§ Instructions for the task
Carry the commentary on Ecma's standing within ISO forward from its last sentence, writing the paragraph that would come next.
Text Block Start
It ought to be no secret by now that ECMA damages the credibility of standards bodies as a whole. As we mentioned before, Microsoft is fully set and positioned to benefit from this, no matter the eventual outcome (it’s not over yet).

According to the following report, the assertions above can be further validated [via]

The report applies the Brinkburn Analysis™ to evaluate the validity of Ecma’s privileged status within ISO, one not enjoyed by any other Consortia, and criticises ECMA for having “virtually no representation for many points of view” and “no outreach and no liasons with other consortia”. Most damning of all is the conclusion in respect of OOXML - “It is a breach, almost, of common sense. Ecma, through its members, has created, with the exploitation of a loophole, a precedent that may well enable the breakdown of the formal standards process”.

The sadder development lies in the fact that ISO seems to be getting cozy with the IEEE at the moment. It could do to the IEEE what ECMA did to ISO and what Microsoft probably did to ECMA ( “you are well paid, shut up”).
Text Block End
Data shown Block Start
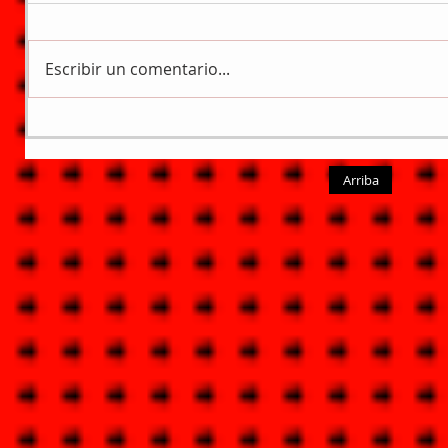
Escribir un comentario...
Arriba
Data shown Block End
§ The answer
“Trying to help ISO rather than slam it is probably the way to go, but it’s hard.”Trying to help ISO rather than slam it is probably the way to go, but it’s hard. Alex Brown denies or defends problems he knew about all along, for example. He is probably trying to save himself from being sacked, having attempted a hideaway. Other in ISO lied as well.

Similar situation and solutions might as well apply to the Linux Foundation, but in a very different context. OSDL’s ’successor’ is important. Let’s try to mend it, not slam it. It can be used against GNU/Linux otherwise (the civil wars routine), but it’s not quite the same case with ECMA and ISO, whose significance is greater to standards, not source code.